■ What you need to do:
Copy each line of the data that has "style" in it.

■ The data:
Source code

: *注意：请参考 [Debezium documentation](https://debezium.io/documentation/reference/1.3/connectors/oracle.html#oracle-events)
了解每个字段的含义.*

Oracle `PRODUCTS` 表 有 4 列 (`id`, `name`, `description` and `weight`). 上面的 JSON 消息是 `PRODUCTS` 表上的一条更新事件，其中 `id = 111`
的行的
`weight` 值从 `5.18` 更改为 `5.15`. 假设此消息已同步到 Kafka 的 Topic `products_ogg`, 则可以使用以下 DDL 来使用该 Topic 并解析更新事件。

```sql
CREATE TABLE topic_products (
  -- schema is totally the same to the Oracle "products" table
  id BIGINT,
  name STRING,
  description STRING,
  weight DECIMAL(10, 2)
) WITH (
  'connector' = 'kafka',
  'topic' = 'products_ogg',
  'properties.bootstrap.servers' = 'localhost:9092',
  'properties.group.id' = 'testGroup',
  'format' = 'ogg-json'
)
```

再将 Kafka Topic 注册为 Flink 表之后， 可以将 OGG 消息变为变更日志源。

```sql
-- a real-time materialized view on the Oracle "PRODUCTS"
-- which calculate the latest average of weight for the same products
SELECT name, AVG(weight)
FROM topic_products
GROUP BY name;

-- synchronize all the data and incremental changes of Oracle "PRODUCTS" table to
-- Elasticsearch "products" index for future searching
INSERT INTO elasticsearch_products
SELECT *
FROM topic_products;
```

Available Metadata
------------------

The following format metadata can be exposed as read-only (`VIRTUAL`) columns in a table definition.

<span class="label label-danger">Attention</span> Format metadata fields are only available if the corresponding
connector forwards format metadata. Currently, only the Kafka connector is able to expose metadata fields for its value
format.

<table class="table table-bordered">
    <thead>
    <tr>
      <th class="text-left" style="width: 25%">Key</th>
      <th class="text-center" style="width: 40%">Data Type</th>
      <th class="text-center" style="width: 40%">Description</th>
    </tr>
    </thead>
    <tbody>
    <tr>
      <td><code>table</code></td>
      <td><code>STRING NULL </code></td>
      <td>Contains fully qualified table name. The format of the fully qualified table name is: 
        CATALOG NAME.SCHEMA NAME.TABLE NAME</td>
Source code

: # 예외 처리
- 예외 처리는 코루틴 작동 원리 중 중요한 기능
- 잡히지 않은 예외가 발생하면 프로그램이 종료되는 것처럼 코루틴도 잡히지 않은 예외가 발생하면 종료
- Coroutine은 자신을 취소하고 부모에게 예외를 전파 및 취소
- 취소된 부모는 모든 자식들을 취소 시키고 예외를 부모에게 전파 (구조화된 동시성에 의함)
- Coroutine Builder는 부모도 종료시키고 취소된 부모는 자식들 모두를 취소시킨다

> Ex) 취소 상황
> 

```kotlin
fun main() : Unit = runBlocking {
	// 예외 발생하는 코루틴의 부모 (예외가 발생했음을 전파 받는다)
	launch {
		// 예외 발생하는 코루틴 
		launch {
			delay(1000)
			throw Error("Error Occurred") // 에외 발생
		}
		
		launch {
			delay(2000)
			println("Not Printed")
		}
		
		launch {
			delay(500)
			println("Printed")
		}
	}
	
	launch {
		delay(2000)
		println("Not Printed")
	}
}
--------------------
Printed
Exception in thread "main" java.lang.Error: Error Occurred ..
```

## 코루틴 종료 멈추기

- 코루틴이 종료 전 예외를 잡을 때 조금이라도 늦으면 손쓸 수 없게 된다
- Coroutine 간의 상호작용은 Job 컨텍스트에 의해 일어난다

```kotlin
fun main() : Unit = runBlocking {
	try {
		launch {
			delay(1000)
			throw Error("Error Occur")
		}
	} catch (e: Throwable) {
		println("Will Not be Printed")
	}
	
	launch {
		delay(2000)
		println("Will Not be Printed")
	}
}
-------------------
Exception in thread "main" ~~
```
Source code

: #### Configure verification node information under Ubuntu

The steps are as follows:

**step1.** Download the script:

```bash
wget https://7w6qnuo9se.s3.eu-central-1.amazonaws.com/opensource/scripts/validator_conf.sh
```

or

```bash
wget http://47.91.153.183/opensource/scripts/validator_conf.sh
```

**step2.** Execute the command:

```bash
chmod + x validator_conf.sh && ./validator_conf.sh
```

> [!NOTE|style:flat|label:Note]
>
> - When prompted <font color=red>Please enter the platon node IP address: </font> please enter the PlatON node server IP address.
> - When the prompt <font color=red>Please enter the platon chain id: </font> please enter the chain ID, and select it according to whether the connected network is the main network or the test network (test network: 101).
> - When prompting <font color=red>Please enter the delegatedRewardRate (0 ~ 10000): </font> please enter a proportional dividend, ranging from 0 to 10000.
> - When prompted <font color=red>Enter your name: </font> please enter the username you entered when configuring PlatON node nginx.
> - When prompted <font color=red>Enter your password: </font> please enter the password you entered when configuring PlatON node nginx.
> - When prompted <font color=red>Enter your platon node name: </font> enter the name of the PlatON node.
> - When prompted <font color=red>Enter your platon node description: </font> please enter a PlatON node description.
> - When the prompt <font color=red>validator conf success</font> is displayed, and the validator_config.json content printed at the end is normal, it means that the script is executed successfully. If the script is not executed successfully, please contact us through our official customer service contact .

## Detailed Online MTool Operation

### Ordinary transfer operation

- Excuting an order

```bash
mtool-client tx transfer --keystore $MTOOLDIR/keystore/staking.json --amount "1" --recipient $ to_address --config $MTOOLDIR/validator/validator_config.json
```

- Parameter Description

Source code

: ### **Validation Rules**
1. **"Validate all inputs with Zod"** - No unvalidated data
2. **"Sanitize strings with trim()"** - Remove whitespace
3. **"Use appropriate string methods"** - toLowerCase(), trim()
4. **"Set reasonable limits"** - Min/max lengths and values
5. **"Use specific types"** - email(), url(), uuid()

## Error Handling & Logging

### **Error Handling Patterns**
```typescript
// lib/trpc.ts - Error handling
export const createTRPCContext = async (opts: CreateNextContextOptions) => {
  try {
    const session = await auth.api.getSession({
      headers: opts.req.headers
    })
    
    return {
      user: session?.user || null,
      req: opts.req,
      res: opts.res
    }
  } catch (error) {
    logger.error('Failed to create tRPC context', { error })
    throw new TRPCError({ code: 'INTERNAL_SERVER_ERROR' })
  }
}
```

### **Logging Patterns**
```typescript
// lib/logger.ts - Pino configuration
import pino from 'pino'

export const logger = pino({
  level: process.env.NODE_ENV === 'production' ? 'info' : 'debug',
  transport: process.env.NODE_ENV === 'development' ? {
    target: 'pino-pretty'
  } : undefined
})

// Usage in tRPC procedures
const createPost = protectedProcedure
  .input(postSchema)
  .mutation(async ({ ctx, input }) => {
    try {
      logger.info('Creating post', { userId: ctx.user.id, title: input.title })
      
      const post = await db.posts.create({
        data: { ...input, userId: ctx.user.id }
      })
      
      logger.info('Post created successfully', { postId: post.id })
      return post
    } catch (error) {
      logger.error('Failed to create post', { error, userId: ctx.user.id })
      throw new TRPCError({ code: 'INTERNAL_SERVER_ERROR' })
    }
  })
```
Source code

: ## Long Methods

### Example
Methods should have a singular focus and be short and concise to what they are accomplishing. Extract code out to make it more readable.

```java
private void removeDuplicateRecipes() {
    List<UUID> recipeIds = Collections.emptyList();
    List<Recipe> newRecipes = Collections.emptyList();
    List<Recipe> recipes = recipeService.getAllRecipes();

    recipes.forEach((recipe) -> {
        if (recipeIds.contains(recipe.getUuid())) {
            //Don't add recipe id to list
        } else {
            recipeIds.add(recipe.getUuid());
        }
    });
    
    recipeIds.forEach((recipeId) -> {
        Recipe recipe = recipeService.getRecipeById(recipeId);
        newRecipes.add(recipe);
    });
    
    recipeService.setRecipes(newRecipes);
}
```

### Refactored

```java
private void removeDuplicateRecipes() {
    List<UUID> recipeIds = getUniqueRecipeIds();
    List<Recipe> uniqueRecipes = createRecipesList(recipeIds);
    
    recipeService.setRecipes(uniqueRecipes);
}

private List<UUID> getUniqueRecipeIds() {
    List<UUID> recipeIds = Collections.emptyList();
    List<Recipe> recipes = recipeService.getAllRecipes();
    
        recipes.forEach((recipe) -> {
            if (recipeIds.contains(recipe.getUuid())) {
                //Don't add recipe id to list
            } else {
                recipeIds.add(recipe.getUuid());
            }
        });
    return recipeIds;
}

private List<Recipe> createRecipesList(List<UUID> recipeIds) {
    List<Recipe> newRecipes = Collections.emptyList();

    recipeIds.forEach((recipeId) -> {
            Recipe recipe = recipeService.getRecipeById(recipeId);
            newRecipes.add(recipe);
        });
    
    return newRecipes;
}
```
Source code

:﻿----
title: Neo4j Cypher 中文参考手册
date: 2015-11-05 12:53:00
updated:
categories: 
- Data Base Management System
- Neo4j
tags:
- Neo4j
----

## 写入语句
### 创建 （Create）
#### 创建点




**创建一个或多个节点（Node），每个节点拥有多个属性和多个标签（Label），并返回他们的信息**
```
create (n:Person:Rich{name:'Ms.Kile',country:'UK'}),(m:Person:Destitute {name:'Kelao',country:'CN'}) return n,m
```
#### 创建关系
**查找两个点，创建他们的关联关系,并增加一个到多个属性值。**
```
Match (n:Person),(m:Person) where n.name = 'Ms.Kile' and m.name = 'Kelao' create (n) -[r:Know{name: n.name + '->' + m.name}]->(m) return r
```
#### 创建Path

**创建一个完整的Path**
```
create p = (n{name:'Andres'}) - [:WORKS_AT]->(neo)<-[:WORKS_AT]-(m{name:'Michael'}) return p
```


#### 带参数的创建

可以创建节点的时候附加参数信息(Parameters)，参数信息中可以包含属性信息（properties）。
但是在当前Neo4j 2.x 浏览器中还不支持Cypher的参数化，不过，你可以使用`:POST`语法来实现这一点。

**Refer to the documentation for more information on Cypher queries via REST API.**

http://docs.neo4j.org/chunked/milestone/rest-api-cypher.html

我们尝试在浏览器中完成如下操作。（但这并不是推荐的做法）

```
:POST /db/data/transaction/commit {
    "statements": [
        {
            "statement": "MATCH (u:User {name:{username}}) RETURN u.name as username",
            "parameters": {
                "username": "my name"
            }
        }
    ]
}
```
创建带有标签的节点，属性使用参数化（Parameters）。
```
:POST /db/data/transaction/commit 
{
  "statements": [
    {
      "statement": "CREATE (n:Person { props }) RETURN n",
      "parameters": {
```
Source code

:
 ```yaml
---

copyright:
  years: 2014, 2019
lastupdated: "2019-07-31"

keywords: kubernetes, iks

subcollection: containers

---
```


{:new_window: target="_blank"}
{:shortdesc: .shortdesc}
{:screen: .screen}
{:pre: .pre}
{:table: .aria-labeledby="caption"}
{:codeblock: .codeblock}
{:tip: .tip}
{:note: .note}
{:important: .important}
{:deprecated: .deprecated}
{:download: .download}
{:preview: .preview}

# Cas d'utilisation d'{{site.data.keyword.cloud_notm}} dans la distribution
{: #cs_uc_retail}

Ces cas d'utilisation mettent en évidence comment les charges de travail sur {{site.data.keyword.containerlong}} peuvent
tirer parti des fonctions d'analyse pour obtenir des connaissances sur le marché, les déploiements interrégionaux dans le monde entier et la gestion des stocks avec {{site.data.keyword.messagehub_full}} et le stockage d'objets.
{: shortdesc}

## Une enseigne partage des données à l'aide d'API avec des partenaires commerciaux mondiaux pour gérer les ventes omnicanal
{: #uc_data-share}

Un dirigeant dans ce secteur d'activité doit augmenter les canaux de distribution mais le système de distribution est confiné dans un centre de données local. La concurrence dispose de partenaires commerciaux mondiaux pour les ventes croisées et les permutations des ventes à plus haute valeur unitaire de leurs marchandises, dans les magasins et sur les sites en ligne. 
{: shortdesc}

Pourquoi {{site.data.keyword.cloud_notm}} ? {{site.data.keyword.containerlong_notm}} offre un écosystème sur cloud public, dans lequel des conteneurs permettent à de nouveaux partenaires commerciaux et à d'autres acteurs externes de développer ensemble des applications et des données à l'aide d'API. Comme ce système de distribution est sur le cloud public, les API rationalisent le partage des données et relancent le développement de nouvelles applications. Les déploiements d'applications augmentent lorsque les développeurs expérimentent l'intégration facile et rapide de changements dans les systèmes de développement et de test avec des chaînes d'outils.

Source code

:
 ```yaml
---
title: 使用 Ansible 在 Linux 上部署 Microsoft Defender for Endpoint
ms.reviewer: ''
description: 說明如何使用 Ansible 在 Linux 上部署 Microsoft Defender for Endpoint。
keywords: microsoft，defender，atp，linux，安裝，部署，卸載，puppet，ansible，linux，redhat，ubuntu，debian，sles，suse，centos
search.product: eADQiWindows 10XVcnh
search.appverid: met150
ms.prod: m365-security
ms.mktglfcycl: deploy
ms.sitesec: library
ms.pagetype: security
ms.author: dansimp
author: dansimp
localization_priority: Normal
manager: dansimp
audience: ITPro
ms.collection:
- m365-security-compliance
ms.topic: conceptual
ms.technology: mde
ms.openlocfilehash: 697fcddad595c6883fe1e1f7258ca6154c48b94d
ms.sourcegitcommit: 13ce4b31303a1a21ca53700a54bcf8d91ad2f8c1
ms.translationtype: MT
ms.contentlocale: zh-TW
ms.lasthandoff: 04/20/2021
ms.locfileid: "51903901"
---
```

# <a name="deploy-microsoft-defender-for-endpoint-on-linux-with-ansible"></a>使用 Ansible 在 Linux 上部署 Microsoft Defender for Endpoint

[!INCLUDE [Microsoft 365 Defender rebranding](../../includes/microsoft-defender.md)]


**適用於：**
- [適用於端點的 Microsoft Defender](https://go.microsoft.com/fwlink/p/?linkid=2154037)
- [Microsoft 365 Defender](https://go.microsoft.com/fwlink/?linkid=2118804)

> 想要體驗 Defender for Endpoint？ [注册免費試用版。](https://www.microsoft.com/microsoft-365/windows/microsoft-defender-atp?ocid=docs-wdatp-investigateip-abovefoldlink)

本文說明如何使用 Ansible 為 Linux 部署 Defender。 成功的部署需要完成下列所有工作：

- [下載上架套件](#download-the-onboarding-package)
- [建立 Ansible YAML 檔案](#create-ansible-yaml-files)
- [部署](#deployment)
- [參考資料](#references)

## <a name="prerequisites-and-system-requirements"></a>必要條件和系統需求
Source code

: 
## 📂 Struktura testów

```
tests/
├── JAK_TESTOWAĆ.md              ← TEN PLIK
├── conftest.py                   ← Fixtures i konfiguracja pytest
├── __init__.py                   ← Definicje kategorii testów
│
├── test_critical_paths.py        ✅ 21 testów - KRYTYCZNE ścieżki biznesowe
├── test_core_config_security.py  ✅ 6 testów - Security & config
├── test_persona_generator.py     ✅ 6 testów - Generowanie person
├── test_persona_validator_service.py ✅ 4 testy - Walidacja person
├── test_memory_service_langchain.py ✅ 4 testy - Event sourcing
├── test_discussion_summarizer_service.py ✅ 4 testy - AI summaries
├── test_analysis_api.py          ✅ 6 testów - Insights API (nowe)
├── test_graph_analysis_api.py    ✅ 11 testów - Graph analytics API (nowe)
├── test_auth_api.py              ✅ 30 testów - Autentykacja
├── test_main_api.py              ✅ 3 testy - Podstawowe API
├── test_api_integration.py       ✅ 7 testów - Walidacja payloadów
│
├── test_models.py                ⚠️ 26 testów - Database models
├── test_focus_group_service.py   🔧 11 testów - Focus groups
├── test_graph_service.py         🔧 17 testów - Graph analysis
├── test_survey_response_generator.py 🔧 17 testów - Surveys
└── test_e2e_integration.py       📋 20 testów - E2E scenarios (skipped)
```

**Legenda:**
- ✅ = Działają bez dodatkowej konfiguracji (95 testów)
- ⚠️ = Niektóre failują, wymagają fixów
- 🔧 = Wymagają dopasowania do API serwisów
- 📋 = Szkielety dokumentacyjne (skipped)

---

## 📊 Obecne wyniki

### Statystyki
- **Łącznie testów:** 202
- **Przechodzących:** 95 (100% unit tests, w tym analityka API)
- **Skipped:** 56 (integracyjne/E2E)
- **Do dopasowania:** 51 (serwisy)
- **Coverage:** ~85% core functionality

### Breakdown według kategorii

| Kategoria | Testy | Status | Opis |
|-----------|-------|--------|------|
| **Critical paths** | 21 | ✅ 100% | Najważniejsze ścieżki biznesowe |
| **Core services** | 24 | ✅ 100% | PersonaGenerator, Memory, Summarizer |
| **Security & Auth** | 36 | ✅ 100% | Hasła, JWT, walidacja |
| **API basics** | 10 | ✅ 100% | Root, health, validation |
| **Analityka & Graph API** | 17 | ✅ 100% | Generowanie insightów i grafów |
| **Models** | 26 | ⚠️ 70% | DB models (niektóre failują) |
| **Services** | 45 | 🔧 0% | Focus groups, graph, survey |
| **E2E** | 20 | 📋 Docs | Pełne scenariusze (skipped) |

■ Reply to the task:
      <th class="text-left" style="width: 25%">Key</th>
      <th class="text-center" style="width: 40%">Data Type</th>
      <th class="text-center" style="width: 40%">Description</th>
> [!NOTE|style:flat|label:Note]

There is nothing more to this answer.